3 Steps to a Successful Performance Review

3 Steps to a Successful Performance Review

 A performance review is one of those events that everyone tends to dread – not just employees, but managers too.  It’s so hard to know how to perform a successful performance review -one where the employee leaves motivated and encouraged to become the best asset possible for the organization.

But I have a simple, easy to remember, 3 step process for a successful performance review that I remember whenever this time of year rolls around.


  • Assess.
  • Challenge.
  • Support.

A.C.S. is a guideline for staff performance reviews.  It works for the routine performance review, as well as, the course correcting ones or more bluntly, the something better change or else performance review.

Before we begin, I should step back and remind you that a successful performance review is a joint effort between the supervisor and the employee.  The best reviews actually have the employee talking MORE than the supervisor.

3 steps to a successful performance review

Step 1: Assess

This is the step of the performance review where you assess the situation.  It is your responsibility to be clear and honest with  your feedback.  It is not where you tear the employee apart (try to keep a 4 to 1 ratio of positives to negatives), but it is necessary to make sure the person’s current reality (strength’s and weaknesses usually or a summary of the event or issue) has been clearly conveyed.

Unfortunately this is where many a performance review stops.  But this is just the tip of the iceberg to be a truly successful leader.  The next two steps are crucial for staff development and therefore a successful performance review.

Step 2:  Challenge

This part of the performance review is when you challenge the person to stretch themselves.  As a good leader, it is your responsibility to encourage each person to reach their full potential, not just tread water.  Yes, you want them to keep their job, but you also want them to be able to grow and gain the skills necessary to become the best asset possible for your organization.   You want to optimize their strengths to benefit both the staff and the company for a win-win.

This is when you outline what steps or improvements the employee needs to reach in order to achieve their goal.  It’s the part of the performance review where you motivate them to set short and long term goals and help them identify a path for success.

Step 3:  Support

This step of the performance review is fairly simple really – just say:

“What do you need from me?  How can I help?”

And then listen to what they say and do it. That’s the tricky part.  You have to follow through with your end of the bargain too.  Sometimes that means sending staff to training, sometimes it means giving them an opportunity, sometimes it means flex time or even moving to another department.  And of course sometimes it’s out of your hands.

Don’t hesitate to guide the employee toward achievable goals, but balance it with having their buy in.  Buy in is essential for success and implementing the plan you develop together.

Performance Review Example Using ACS


Sally Staffer’s review – Sally, you’ve been here for 3 months now.  How do you think it’s been going?  Often the employee is more critical of themselves than anyone else.  More often than not they are also aware of their weaknesses or performance issues.  Asking them first can be enlightening. 

You’ve done a great job over the past 3 months learning our procedures and taking responsibility for organizing the break room.  Your attitude has been positive and you have been very reliable.  You seem to have an aptitude for organization and coffee making.  That can be enough.  It is not necessary to have a negative.
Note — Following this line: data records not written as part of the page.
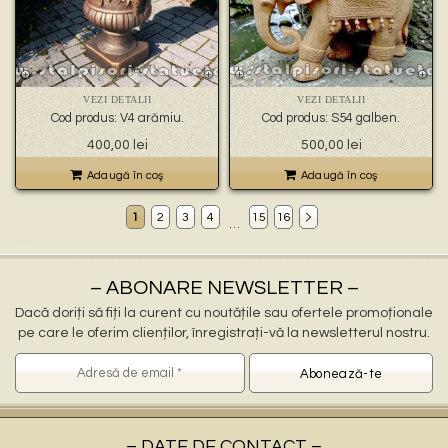
VEZI DETALII
VEZI DETALII
Cod produs: V4 arămiu.
Cod produs: S54 galben.
400,00
lei
500,00
lei
Adaugă în coş
Adaugă în coş
1
2
3
4
15
16
…
Decoratiuni gradina Negrești
ornamente gradina Negrești, stalpisori Negrești, popi Negrești, balustri Negrești, fantani arteziene Negrești, statuete decorative Negrești, statuete ingerasi Negrești, jardiniere Negrești, vaze Negrești, pitici Negrești, statuete leu Negrești, cismele apa curenta Negrești, statuete vulturi Negrești, ornamente de beton Negrești, decoratiuni gradini Negrești
ornamente pentru gradina in Negrești
statuete si stalpisori gradina Negrești
– ABONARE NEWSLETTER –
Dacă doriți să fiți la curent cu noutățile sau ofertele promoționale
pe care le oferim clienților, înregistrați-vă la newsletterul nostru.
– DATE DE CONTACT –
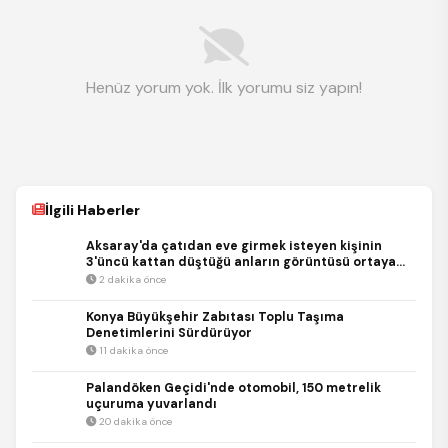
Henüz yorum yok. İlk yorumu siz yapın!
İlgili Haberler
Aksaray'da çatıdan eve girmek isteyen kişinin
3'üncü kattan düştüğü anların görüntüsü ortaya
çıktı
2 dakika önce
Konya Büyükşehir Zabıtası Toplu Taşıma
Denetimlerini Sürdürüyor
11 dakika önce
Palandöken Geçidi'nde otomobil, 150 metrelik
uçuruma yuvarlandı
20 dakika önce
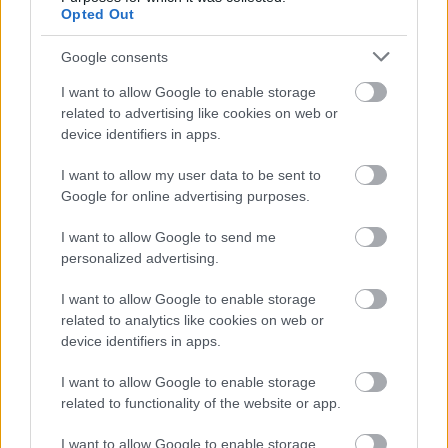
Opted Out
Csak a legbátrabbak és a legkitartóbbak
képesek életben maradni az Jupiter holdjának
Google consents
jeges óceánja mélyén.
I want to allow Google to enable storage
related to advertising like cookies on web or
Loaded
:
Unmute
21.86%
device identifiers in apps.
Talán nem mindenki ismeri mélytengeri horror és a
I want to allow my user data to be sent to
szimulációs szerepjáték hibridjét, a Barotraumát, de
Google for online advertising purposes.
azok számára, akik egyszer is felszálltak a
I want to allow Google to send me
tengeralattjáróra az Europa jégbe zárt óceánja mélyén, a
personalized advertising.
név egyet jelent a feszültséggel, a technikai
katasztrófákkal és a kétségbeesett sikolyokkal. A
I want to allow Google to enable storage
FakeFish és az Undertow Games közös fejlesztése
related to analytics like cookies on web or
device identifiers in apps.
hosszú korai hozzáféréses fázist követően tavaly
márciusban ért célegyenesbe, és a teljes verzió azóta is
I want to allow Google to enable storage
egyre mélyebbre húzza be a játékosokat - most pedig
related to functionality of the website or app.
bárki ingyen alámerülhet.
I want to allow Google to enable storage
If you do have an area with room for improvement – mention it!  It is your responsibility to let them know.

You seem to struggle with keeping the kitchen stocked with tea.


Sally, where do you see yourself this time next year?  5 years? What goals do you want to accomplish? Again, asking their input is invaluable insight.

With your aptitude for organization I’d love to see you work toward a file clerk position, but I’m afraid your inability to keep the tea stocked may hold you back from reaching that goal.  How do you suggest we improve your tea stocking skills?


I hear you Sally that you’d like the opportunity to screen new tea vendors and try out a new one, but unfortunately we just ordered our annual supply of tea so that opportunity won’t be available for quite a while.  What other ways could we tackle this?

What are some other key elements to a successful performance review that you’ve learned in your career?